There are 274 individuals in the dataset that smoke.
There are 1064 individuals in the dataset that do not smoke.
ratio: 3.883211678832117


#### Result Discussion

- Well, this is a little surprising to me. From the calculations we can see there are significantly more non-smokers(1064) to smokers(274) with the ratio of approximately 1 smoker per 4 non smokers. Very interesting.


### 4. Cost comparison between smokers vs. non-smokers

This calculation will determine the total medical insurance costs of smokers vs. non-smokers. Then another function to calculate the average medical insurance cost between smokers vs. non_smokers. 

Considering the proportion of smokers to non-smokers, it will be interesting to see what the costs would be. 

I hypothesize that the total cost difference between the two demographics will not be significant (the layman's definition of significance). Though this will tell me that smoking status has a really high impact on medical insurance cost. Let's see...

In [7]:
# dataset_list is a list of dictionaries. Each dictionary represents data for one individual including their charges and smoking Status. 
# See "Initial Data Inspection" above
def smokers_vs_non_smokers_total_costs(dataset_list):
    smoker_cost = 0.0
    non_smoker_cost = 0.0
    for record in dataset_list:
        if record["smoker"] == "yes":
            smoker_cost += float(record["charges"])
        elif record["smoker"] == "no":
            non_smoker_cost += float(record["charges"])
        else:
            pass
    return smoker_cost, non_smoker_cost

smoker_total_cost, non_smoker_total_cost = smokers_vs_non_smokers_total_costs(dataset_storage)
print(f"Total costs for smokers in this dataset is ${smoker_total_cost:,.2f}")
print(f"Total costs for non-smokers in this dataset is ${non_smoker_total_cost:,.2f}")

Total costs for smokers in this dataset is $8,781,763.52
Total costs for non-smokers in this dataset is $8,974,061.47


#### Result Discussion

- Where there any surprises? nope. not at all. when we consider the huge difference in the proportion of smokers to non-smokers, this result tells us that smoking has a big impact on medical insurance costs. If this is not obvious, then navigate to the next cell on average_costs.

In [8]:
# The arguments for total_cost and total_count are both functions that return a tuple for smokers and non_smokers. 
def average_costs(total_cost, total_count):
    smoker_average = total_cost[0] / total_count[0]
    non_smoker_average = total_cost[1] / total_count[1]
    return smoker_average, non_smoker_average

smoker_average, non_smoker_average = average_costs(smokers_vs_non_smokers_total_costs(dataset_storage), count_of_smokers_vs_non_smokers(dataset_storage))
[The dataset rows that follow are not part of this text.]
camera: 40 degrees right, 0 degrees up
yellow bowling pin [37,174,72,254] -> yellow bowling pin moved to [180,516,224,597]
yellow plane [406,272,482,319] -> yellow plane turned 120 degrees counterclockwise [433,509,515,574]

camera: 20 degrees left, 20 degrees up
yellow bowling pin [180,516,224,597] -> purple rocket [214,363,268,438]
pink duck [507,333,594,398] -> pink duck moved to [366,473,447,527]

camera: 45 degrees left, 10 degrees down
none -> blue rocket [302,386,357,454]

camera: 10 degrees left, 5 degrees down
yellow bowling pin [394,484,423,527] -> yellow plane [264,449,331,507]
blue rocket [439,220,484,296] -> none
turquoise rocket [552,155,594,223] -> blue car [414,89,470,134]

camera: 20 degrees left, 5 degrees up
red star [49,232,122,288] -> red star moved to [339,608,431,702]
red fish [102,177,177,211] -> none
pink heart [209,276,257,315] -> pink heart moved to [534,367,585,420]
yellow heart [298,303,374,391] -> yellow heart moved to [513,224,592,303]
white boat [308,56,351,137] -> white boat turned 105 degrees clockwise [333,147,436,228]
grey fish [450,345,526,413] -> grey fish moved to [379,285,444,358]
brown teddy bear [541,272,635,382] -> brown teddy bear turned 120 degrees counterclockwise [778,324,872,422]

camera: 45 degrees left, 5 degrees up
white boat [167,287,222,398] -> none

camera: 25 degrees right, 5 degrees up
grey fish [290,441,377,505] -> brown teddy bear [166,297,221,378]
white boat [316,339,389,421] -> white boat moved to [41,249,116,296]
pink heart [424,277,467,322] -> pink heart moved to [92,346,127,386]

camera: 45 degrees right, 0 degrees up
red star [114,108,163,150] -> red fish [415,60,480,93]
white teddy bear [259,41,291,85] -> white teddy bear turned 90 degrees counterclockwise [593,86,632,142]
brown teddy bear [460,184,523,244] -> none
print(f"The avaerage insurance cost for smokers is ${smoker_average:,.2f}")
print(f"The average insurance cost for non smokers is ${non_smoker_average:,.2f}")

The avaerage insurance cost for smokers is $32,050.23
The average insurance cost for non smokers is $8,434.27


#### Result Discussion

- The average insurance cost for smokers(\\$32,050.23) is approximately 4 times higher than the average insurance cost for non-smokers(\\$8,434.27).

- Within the context of this dataset, it is safe to say that any smoker's medical insurance cost is likely to be 4 timers higher than any non-smoker's medical insurrance cost.


## 6. Key Findings Summary

### Objective 1: Analyze Age Distribution

- **Finding:** The average age of the dataset participants is 39 years, which suggests a middle-aged demographic predominates.

### Objective 2: Analyze Bmi Distribution

- **Finding:** The average bmi of the dataset participants is 30.6, which suggests an obese demographic predominates.

### Objective 3: Cost Analysis by Smoking Status

- **Finding:** Smokers have an average insurance cost about 4 times higher than non-smokers. This underscores the potential savings in cost through smoking cessation.

### Suggestions for Future Research

- Future studies could focus on analyzing the dataset based on the region variable to better understand any regional influences on medical insurance costs.